II. Fictions :
-Le théâtre et le monde :
faire du monde un vaste théâtre est
une tentation aussi constante que celle qui consiste à faire du théâtre un
abrégé du monde. Si le théâtre reproduit le monde, si l’illusion du double est
entretenue à plaisir, la folie des uns est la folie des autres[1] ;
le spectateur voit dans le dément un de ses doubles possibles, maladroit,
déchirant, risible aussi. Mais ce double possible reste trop spectaculaire et
exceptionnel et l’illusion, pour se développer, a besoin d’une folie plus
imperceptible : mélancolie, angoisse, incertitude.
-La peur :
il y a dans deux des premières pièces
de Corneille des scènes d’emprisonnement à peu près identiques ; cette
circonstance particulière fait naître l’angoisse, l’impression
d’irréalité :
« Peu s’en faut, dans l’excès de
ma confusion
Que je prenne tout pour une illusion…
…
mon âme innocente
Dément tous les objets que mon œil
lui présente. »
(Clitandre,
III, 3).
Et aussi la terreur :
« Je vois le lieu fatal où ma
mort se prépare
Là mon esprit se trouble et ma raison
s’égare…
…Et la peur de la mort me fait déjà
mourir. »
(L’Illusion comique, IV, 7).
Le
monde est un chaos et le défaut de discernement n’engendre que la terreur ou
l’extravagance :
« Sans conseil, sans raison,
pareil aux matelots
Qu’un naufrage abandonne à la merci
des flots
Je me suis pris à tout ne sachant où
me prendre. »
( ?)
Les expériences de l’égarement
révèlent que le monde reproduit sur la scène du théâtre est un vaste théâtre
dont la règle du jeu est incertaine.
-L’extravagance :
dans le dédale des premières pièces
de Corneille, les personnages errent, inconstants et incertains ;
l’extravagance involontaire et calculée ouvre un espace de jeu (au
système : théâtre-monde-théâtre, correspond le système :
comédien-personnage-comédien) ; pour l’amoureux de La Place royale,
l’extravagance est au service d’une victoire sur soi-même : Alidor aime et
est aimé mais fait tout pour décourager cet amour et reconquérir sa
liberté :
« Je suis libre à présent
qu’elle est désabusée
Et je l’abusais que pour le
devenir » (V,
8).

+++

### Consignes:
**A)** Dans le texte sur le théâtre chez Corneille, dans quelle pièce figure l'amoureux Alidor ?
**B)** Recopiez le texte sur le théâtre chez Corneille à partir de « (L’Illusion comique, IV, 7). » jusqu'à « jeu est incertaine. » inclus.

### Bloc de données:
+++

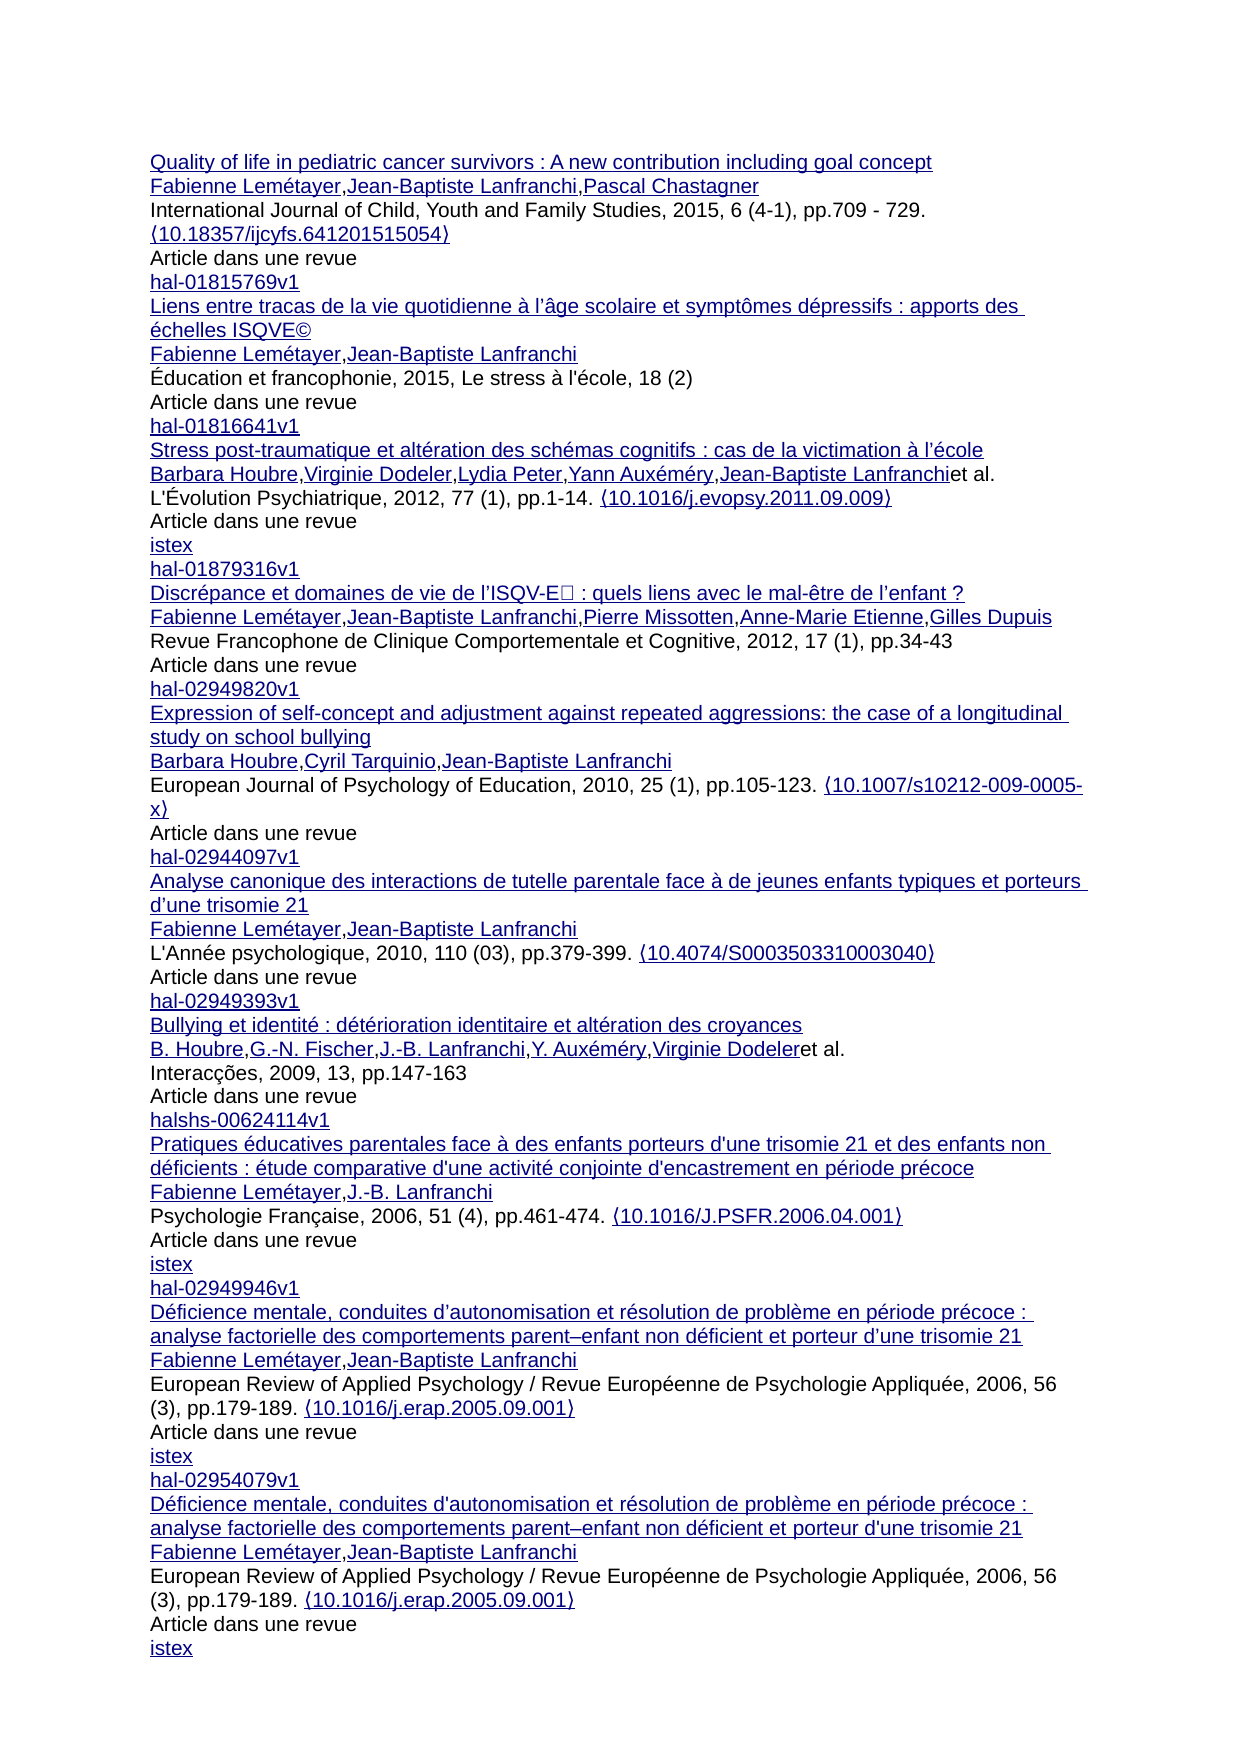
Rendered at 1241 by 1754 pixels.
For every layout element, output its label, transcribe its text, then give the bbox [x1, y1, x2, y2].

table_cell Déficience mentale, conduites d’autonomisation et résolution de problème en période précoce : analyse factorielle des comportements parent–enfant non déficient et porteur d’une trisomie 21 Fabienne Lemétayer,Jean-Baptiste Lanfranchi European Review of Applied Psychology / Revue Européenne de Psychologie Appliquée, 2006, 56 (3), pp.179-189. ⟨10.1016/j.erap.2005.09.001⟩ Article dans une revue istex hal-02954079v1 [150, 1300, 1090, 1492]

+++

### Réponses complètes:
**A)** La Place royale.

**B)**
(L’Illusion comique, IV, 7).
Le
monde est un chaos et le défaut de discernement n’engendre que la terreur ou
l’extravagance :
« Sans conseil, sans raison,
pareil aux matelots
Qu’un naufrage abandonne à la merci
des flots
Je me suis pris à tout ne sachant où
me prendre. »
( ?)
Les expériences de l’égarement
révèlent que le monde reproduit sur la scène du théâtre est un vaste théâtre
dont la règle du jeu est incertaine.